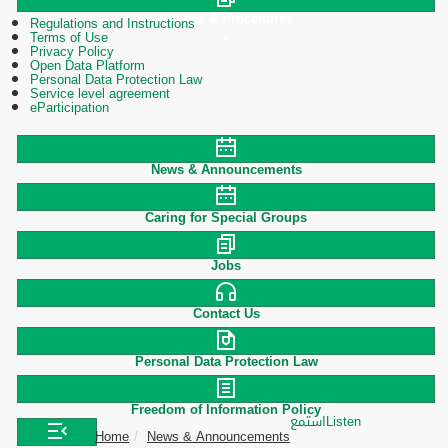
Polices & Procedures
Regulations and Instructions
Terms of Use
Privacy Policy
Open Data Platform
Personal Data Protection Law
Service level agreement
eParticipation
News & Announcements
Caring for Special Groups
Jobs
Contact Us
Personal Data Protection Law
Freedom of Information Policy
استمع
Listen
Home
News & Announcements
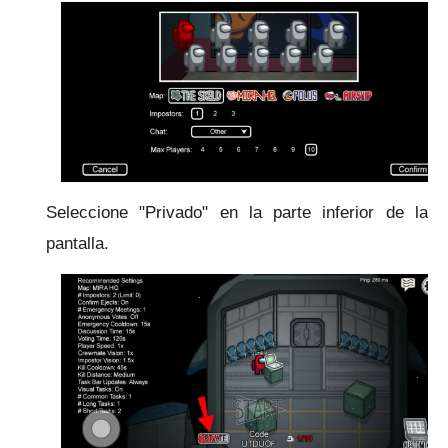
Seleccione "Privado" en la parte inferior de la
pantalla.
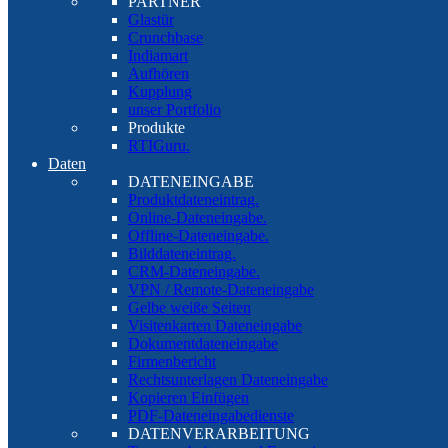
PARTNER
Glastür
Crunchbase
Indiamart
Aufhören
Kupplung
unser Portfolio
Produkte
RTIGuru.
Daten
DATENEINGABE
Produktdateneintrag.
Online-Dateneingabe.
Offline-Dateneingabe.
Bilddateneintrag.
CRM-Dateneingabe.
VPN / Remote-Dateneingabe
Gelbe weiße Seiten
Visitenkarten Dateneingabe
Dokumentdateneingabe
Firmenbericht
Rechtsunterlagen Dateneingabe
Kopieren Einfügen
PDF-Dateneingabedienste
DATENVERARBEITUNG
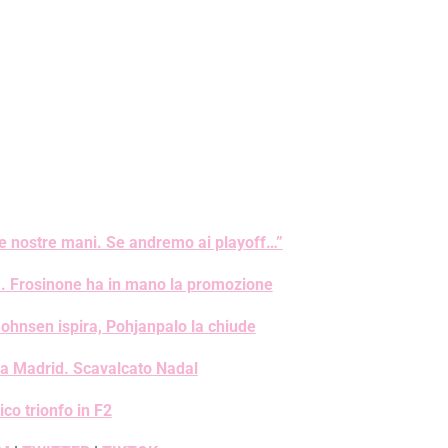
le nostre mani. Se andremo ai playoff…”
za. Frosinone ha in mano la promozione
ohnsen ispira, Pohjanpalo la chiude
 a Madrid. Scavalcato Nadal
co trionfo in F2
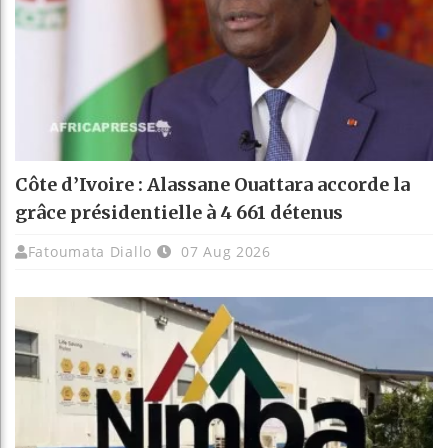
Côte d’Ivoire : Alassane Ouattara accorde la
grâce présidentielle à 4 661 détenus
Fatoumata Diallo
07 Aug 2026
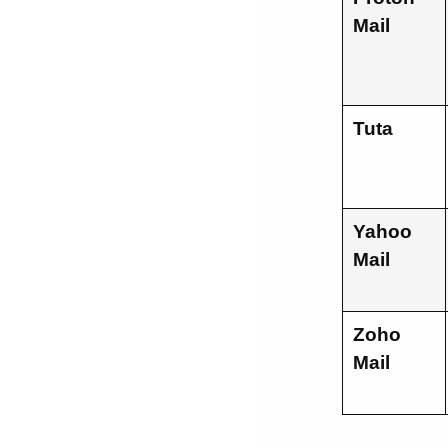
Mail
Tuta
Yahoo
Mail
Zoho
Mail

======

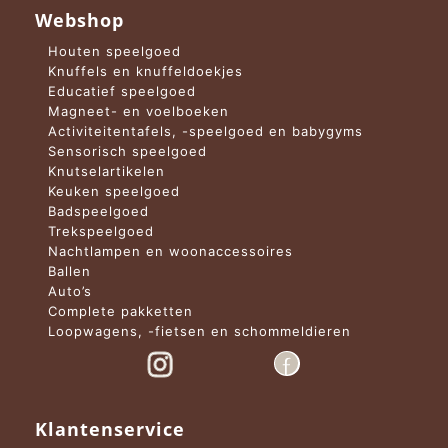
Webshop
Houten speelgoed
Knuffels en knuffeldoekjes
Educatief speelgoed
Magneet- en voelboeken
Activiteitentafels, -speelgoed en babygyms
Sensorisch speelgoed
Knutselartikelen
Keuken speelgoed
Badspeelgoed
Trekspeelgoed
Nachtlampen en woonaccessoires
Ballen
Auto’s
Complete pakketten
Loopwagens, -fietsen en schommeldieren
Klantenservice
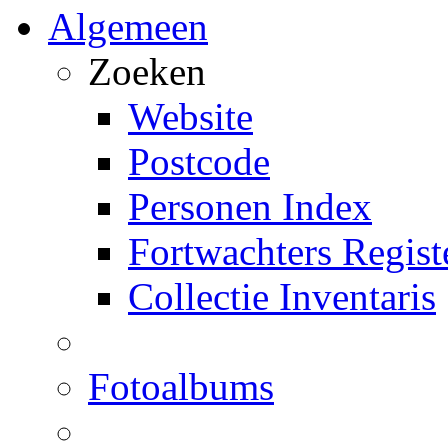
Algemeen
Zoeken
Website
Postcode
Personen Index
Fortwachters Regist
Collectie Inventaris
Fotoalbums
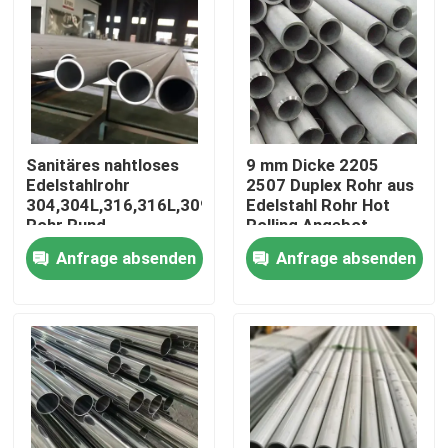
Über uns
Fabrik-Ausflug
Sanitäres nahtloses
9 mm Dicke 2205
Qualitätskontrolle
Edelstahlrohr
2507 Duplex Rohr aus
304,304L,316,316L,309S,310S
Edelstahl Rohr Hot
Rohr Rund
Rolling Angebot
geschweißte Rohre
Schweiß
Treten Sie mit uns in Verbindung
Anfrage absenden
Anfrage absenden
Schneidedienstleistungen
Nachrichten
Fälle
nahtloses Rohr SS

======

• [WORK ITEM]: Could you pull out the lines of the records above, from the one containing "Polices & Procedures" through the one containing "07 Aug 2026", both included, and reproduce them word for word without the pictures?

• [EXERCISE RESPONSE]:
Polices & Procedures
Regulations and Instructions
Terms of Use
Privacy Policy
Open Data Platform
Personal Data Protection Law
Service level agreement
eParticipation
News & Announcements
Caring for Special Groups
Jobs
Contact Us
Personal Data Protection Law
Freedom of Information Policy
استمع
Listen
Home
News & Announcements
Seleccione "Privado" en la parte inferior de la
pantalla.
PARTNER
Glastür
Crunchbase
Indiamart
Aufhören
Kupplung
unser Portfolio
Produkte
RTIGuru.
Daten
DATENEINGABE
Produktdateneintrag.
Online-Dateneingabe.
Offline-Dateneingabe.
Bilddateneintrag.
CRM-Dateneingabe.
VPN / Remote-Dateneingabe
Gelbe weiße Seiten
Visitenkarten Dateneingabe
Dokumentdateneingabe
Firmenbericht
Rechtsunterlagen Dateneingabe
Kopieren Einfügen
PDF-Dateneingabedienste
DATENVERARBEITUNG
le nostre mani. Se andremo ai playoff…”
za. Frosinone ha in mano la promozione
ohnsen ispira, Pohjanpalo la chiude
 a Madrid. Scavalcato Nadal
co trionfo in F2
Côte d’Ivoire : Alassane Ouattara accorde la
grâce présidentielle à 4 661 détenus
Fatoumata Diallo
07 Aug 2026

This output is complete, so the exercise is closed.